53. Hij pakt de ingrediënten voor de zalm bij elkaar en begint met de bereiding. Als een volleerde kok draait hij de vis om en begint met de salade. Hij heeft een goed gevoel en fluit rustig verder.
54. Carmen is intussen boven en loopt naar de roze kamer van Nienke. ‘Hoi Meisje.’ Fluistert ze en Nienke komt langzaam omhoog. Met slaperige oogjes kijkt ze naar haar moeder.
55. Nienke wordt aangekleed en Carmen neemt haar mee naar beneden. Ze zet haar in de stoel waar Pim al een bordje heeft klaar gezet. Ze graait meteen met haar handje in de pap.
56. Carmen pakt het bordje op en maakt haar handjes schoon. Ze pakt een lepeltje en geeft het bordje dan terug. ‘Netjes eten.’ Zegt ze en Nienke knikt. Carmen kijkt nog even hoe Nienke het lepeltje pakt en gaat dan naast Pim zitten.
57. Zwijgend begint ze te eten. Pim merkt meteen dat er iets is en legt zijn hand op die van haar. ‘Wat is er, Carmen?’ vraagt hij met een lieve blik.
58. Carmen kijkt hem aan en ziet zijn lieve ogen. ‘Wat nu als ons verzoek afgewezen wordt. Misschien krijgen we dan wel nooit een broertje of zusje voor Nienke.’
59. Pim luistert naar haar twijfels en wrijft met zijn duim over haar hand. ‘We kunnen nu niets anders dan afwachten. Ik heb er een goed gevoel over.’ ‘Alsof jou gevoel altijd gelijk heeft. Je had niet eens door dat ik al die jaren tegen je gelogen had.’

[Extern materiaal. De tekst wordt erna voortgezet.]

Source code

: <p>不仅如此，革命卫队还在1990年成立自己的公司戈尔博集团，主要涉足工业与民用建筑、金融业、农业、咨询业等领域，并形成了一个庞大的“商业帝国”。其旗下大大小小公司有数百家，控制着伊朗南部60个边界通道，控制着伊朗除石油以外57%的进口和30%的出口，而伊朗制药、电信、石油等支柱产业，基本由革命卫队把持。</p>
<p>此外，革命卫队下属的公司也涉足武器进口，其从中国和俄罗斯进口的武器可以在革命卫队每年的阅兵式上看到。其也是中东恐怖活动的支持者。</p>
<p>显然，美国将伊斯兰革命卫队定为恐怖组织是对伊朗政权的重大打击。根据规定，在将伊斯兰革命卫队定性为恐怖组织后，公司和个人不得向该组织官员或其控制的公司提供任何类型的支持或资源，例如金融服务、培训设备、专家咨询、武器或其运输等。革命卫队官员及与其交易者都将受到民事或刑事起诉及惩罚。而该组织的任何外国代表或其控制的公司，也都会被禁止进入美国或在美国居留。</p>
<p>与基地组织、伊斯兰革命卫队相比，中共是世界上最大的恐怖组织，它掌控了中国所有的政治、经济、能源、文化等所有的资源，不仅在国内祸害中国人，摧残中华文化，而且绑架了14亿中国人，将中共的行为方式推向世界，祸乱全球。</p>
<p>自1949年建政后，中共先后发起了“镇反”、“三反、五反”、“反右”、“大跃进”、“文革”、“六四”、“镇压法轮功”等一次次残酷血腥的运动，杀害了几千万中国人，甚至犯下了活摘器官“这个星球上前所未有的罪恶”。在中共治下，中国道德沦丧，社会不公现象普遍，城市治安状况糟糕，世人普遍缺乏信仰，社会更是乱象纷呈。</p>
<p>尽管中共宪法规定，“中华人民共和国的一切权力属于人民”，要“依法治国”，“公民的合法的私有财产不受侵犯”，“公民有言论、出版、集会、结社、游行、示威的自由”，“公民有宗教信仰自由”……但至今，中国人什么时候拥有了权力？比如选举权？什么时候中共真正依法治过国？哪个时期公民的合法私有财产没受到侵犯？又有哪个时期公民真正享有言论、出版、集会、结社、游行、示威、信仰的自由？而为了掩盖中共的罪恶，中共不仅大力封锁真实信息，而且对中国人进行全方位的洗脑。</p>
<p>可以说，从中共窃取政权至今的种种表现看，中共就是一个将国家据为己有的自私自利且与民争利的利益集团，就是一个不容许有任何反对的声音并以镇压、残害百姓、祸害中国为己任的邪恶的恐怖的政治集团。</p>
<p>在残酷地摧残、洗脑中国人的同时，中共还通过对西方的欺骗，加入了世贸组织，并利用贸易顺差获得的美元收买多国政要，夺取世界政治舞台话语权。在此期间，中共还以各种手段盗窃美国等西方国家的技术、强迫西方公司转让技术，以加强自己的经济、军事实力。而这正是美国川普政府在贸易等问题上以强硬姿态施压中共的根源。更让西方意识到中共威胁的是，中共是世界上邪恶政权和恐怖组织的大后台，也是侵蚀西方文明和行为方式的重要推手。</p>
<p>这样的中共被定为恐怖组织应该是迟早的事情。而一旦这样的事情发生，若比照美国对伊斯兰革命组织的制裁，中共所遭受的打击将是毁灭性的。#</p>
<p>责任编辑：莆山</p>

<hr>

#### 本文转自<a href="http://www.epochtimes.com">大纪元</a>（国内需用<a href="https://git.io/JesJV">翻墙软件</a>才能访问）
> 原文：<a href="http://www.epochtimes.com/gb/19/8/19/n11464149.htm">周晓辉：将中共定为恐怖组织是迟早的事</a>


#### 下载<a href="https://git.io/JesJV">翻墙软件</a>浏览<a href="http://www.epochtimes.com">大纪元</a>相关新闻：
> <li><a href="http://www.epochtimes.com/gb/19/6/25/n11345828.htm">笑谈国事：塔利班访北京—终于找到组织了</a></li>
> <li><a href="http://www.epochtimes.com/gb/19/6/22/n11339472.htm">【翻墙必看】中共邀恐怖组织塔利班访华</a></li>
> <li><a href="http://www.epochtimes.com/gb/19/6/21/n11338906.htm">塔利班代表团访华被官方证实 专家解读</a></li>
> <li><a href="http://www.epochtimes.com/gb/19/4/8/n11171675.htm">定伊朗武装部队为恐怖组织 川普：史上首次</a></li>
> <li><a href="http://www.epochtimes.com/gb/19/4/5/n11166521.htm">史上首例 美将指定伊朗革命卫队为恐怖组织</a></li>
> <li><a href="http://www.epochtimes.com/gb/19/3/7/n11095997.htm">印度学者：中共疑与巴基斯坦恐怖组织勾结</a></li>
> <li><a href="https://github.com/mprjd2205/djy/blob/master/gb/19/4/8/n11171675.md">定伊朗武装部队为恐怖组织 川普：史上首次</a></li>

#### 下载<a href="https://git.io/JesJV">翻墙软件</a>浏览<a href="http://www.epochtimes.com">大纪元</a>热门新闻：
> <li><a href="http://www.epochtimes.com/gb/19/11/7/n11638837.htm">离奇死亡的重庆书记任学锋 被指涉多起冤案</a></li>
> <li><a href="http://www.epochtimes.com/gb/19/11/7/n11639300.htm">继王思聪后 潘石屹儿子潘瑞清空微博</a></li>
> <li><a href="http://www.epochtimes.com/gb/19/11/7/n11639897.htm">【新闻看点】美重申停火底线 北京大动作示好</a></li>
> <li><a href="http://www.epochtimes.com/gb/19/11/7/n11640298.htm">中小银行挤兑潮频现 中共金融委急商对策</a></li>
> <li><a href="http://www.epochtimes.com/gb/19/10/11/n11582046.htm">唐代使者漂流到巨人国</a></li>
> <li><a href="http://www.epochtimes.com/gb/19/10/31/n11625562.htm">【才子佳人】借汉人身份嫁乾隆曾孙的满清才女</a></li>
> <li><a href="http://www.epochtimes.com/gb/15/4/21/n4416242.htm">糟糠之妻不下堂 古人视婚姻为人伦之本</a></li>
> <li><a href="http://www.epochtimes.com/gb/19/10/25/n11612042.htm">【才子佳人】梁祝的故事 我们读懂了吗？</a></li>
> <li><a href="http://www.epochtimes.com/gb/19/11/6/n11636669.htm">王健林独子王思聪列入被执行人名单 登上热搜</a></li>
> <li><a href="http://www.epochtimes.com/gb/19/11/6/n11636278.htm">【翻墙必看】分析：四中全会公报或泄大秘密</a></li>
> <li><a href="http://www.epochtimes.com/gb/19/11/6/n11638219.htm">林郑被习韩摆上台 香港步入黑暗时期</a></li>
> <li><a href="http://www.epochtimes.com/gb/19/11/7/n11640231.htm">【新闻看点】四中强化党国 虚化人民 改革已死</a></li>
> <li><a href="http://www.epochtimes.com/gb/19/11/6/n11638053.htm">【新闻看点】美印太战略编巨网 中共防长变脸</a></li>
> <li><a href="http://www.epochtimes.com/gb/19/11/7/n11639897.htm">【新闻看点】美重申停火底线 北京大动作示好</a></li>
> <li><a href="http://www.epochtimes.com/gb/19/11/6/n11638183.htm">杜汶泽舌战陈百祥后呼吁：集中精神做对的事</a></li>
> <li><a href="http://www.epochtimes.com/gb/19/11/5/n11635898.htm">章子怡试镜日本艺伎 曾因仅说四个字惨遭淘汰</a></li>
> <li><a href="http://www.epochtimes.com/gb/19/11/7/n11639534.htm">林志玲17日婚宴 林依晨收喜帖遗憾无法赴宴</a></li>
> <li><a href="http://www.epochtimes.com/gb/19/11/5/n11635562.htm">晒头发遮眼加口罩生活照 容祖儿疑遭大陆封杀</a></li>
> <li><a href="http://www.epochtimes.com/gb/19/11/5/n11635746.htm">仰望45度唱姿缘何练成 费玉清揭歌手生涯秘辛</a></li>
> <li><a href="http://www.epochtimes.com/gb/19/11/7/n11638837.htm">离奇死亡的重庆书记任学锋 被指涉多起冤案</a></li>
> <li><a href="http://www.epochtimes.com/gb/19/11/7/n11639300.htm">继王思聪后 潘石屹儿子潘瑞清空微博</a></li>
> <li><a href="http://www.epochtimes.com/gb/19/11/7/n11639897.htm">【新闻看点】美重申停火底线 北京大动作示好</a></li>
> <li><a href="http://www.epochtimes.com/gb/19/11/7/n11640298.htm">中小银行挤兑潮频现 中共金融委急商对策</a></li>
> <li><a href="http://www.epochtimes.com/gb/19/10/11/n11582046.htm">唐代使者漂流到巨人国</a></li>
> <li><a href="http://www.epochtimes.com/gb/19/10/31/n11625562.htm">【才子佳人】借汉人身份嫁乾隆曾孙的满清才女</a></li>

60. Pim trekt zijn hand terug en Carmen schrikt van haar eigen reactie. ‘Sorry, dat had ik niet moeten zeggen.’ Fluistert ze. ‘Ik begrijp wel dat je zo reageert, maar je moet wat meer vertrouwen hebben. Het komt echt wel goed.’ Zegt Pim. ‘En trouwens, mijn gevoel had wel gelijk toen ik jou. Ik wist toen al dat ik je voor altijd bij me wil hebben.’